I have tried changing the button numbers to try and locate their true numbers, but this doesn't work. Aside from this issue, the tablet works fine. Touch works (when I don't disable it  :Smile: ), I can draw just fine in GIMP, etc. But it won't send any keypress events. `xev` reports nothing, setting keys in GIMP's device settings doesn't work... and I've tried varying Xorg configurations, restarted X, and still nothing.

Yes, the wacom module is alive and well. It's built into my kernel, in fact. It's in make.conf, too. I think this is a configuration issue but nothing seems to work...

If more information is needed, just ask. I don't know what else is relevant.Last edited by zlg on Fri Dec 21, 2012 1:38 am; edited 1 time in total

----------

## zlg

Looks like there's a breakthrough!

Running on kernel 3.7.1 in the testing branch, I decided to try the current git HEAD of xf86-input-wacom. I cloned it, followed the instructions [1], restarted X, and I was able to map my buttons properly, as before! No wonky Xorg or dmesg logs or anything.

■ **DATASET RECORDS**

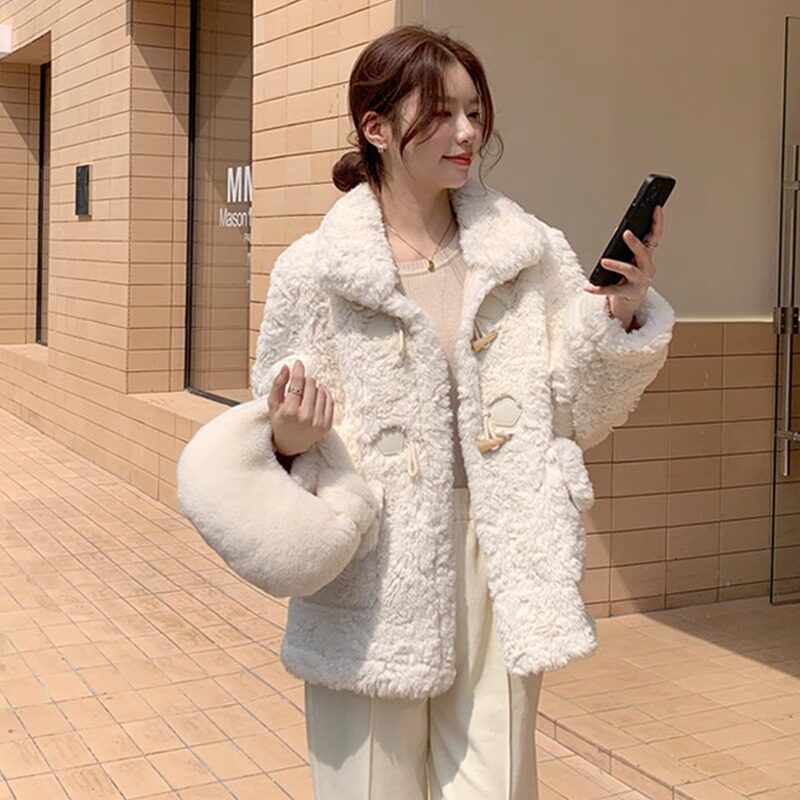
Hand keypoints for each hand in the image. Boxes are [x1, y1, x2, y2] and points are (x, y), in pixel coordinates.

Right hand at [268, 359, 333, 455]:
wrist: (291, 444)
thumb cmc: (280, 422)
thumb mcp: (273, 405)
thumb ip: (277, 385)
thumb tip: (286, 368)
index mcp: (289, 411)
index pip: (298, 383)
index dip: (298, 370)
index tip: (299, 363)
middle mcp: (305, 417)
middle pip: (311, 384)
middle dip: (305, 381)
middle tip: (300, 385)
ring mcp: (318, 422)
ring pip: (321, 391)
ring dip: (314, 388)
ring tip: (307, 394)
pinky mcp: (327, 425)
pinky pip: (330, 401)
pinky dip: (325, 394)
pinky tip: (318, 395)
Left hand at [584, 205, 663, 330]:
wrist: (629, 305)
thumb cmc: (627, 280)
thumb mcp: (629, 262)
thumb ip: (627, 249)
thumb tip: (618, 232)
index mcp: (647, 257)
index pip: (655, 237)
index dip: (657, 222)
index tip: (656, 208)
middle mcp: (647, 269)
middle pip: (644, 253)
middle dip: (635, 243)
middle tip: (626, 233)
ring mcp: (640, 282)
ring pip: (630, 270)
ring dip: (616, 265)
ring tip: (604, 261)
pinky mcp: (629, 294)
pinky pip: (612, 290)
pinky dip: (599, 289)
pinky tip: (588, 287)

■ **TASKS**
(a) In the Wacom tablet thread, why does the poster rule out the wacom module and suspect a configuration issue instead? Answer in one to three sentences.
(b) Carry the Wacom tablet thread on from its last sentence.

■ **TASK RESULTS**
(a) The poster says the wacom module is working. It is built into the kernel and is also set in make.conf, so the poster believes the missing keypress events come from configuration.

(b)
According to `git log`, it's "wacom 0.8.99.1", with the commit hash of 654fdcb188e272f4122ea128612e899b397b0709

I'm not sure how I should formulate a bug report or suggestion for this... but the version I built from the above commit works. Any advice?

[1]: http://sourceforge.net/apps/mediawiki/linuxwacom/index.php?title=Building_the_driver

EDIT: With the help of eroen-falcon on IRC, we made a copy of the latest ebuild, but changed the filename version to 9999 (to create a live ebuild) and it built without a hassle. I believe you can do this without copying files by issuing `emerge x11-drivers/xf86-input-wacom-9999` and it will always grab the latest from git. I'm not sure how to mask it to where you have to explicitly update it (which sounds like the best way to do things).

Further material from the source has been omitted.